Eat the Cake!

Eat the Cake! is a easy reversing challenge on Hack The Box. The description is “Find the Password and enter it in the form HTB{password}”

The first thing we are going to do is run the file command on the binary.

As we can see this is a Windows binary, and it is UPX compressed. Let’s go ahead and uncompress it with upx -d cake.exe

Now that it is uncompressed let’s throw it into Binary Ninja. This is the function that is called from “_start” There is not a lot going on with this function so let’s check out the next function called from “_start”

This function is too long to fit in a screenshot and most of it is unimportant, but there is another function call in there so let’s check that out.

Now this is what we are looking for! This function is also quite long so let’s look around and see if we see anything really interesting.

Here is the code that sets the success message. If we can just work backwards from here we can hopefully get the correct password. We can see to get to this message “edx_2″ and eax_6” need to not equal 0. So the next step is to find out where they get set. Let’s start with “edx_2”

As we can see here “edx_2” is the return of the “sub_4012f0” with the argument of “var_420” function. Let’s go see what “var_420” is.

Looks like “var_420” is just our input moved around a bit and string copied. Now that we know this we can investigate the function.

This is a pretty simple check to see if part of the password is correct.

We can clean it up a bit by changing the argument type to “char*” instead of “void*”, changing “arg1” to “input” since we know the argument is our input, and changing some of the hex numbers to decimal or letters depending on what they should be. It makes it a ton easier to read and understand what is happening in the code. Now we know for our password must have a three in the seventh slot, a one in the thirteenth slot, a ‘t’ in the fifth slot, and a ‘p’ in the eight slot. ____t_3p____1__ is what we have so far. We also know the password is fifteen characters long from earlier in the code.

Now let’s go back to the other function and figure out the rest of this password. As we can see we have a ton of if statements. This must be where the rest of the string is checked.

Now if we clean this function up a bit, the check becomes very easy to see. First I changed the name and type of the variable “var_420” to “char input[15]” since that is the length of the password and now everything becomes super easy to read. Now all we have to do is go through and add all the correct characters to our password!

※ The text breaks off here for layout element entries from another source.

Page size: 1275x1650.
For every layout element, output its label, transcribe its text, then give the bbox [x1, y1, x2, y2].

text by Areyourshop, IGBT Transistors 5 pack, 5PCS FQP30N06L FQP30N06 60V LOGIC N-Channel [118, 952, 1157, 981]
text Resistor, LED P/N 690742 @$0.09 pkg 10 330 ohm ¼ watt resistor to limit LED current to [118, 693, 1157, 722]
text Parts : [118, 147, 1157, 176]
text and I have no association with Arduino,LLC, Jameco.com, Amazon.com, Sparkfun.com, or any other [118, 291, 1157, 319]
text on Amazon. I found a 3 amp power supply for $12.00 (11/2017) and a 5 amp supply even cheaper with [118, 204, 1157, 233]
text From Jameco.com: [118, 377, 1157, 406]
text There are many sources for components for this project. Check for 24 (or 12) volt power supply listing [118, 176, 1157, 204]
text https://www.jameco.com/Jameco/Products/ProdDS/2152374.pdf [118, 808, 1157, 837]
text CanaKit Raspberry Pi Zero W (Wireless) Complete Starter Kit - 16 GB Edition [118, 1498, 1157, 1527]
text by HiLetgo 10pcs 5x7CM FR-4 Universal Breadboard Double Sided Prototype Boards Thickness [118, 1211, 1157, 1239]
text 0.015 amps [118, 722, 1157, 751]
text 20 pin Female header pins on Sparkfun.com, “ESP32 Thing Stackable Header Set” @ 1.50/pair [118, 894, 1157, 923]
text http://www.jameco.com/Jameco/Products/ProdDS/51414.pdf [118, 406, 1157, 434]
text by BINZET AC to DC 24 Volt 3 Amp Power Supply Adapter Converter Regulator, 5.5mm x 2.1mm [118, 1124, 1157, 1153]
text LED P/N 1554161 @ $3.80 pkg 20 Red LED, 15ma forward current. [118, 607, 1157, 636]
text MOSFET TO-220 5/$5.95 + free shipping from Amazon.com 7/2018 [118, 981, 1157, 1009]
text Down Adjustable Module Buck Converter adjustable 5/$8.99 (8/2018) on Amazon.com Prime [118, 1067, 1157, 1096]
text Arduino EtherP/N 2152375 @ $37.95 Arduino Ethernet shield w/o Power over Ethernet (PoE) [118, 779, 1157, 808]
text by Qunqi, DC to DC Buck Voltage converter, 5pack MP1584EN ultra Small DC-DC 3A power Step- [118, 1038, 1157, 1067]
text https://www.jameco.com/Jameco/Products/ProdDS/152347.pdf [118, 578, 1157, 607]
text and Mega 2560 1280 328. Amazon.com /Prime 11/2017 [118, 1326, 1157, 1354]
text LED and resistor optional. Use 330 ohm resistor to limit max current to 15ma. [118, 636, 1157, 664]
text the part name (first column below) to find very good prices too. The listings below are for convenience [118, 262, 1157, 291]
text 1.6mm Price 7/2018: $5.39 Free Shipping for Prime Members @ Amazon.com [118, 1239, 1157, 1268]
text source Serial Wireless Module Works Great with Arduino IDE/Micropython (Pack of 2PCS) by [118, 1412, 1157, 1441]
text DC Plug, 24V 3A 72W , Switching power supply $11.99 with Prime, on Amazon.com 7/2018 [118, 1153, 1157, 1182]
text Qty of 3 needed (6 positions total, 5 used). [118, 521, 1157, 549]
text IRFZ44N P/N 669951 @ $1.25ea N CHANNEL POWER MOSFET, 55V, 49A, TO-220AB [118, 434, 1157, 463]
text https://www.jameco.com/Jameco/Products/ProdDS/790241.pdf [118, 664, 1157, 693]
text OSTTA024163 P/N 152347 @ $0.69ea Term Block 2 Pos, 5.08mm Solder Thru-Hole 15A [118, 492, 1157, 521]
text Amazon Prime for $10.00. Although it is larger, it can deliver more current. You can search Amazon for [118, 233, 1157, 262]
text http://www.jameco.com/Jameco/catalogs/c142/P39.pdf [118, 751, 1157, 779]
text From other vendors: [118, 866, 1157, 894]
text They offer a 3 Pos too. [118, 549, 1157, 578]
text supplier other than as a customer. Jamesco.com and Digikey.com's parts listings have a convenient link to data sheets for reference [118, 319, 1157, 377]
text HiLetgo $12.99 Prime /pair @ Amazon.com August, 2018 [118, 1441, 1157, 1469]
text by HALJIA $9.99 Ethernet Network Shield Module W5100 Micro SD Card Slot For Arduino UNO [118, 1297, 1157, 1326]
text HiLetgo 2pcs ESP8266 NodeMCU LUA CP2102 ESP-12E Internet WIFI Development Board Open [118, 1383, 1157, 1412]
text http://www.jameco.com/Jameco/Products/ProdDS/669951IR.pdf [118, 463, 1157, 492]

After doing that we have a string “h@ckth3parad1$E” Let’s give it a test. Since we are on Linux, we are going to have to run the binary through wine using the command wine cake.exe From looking at the code we know the first input they ask for is just overwritten by the second input so we can ignore that. We put our password in for the second one and it works!

This was a pretty fun challenge. Thanks for reading and happy reversing!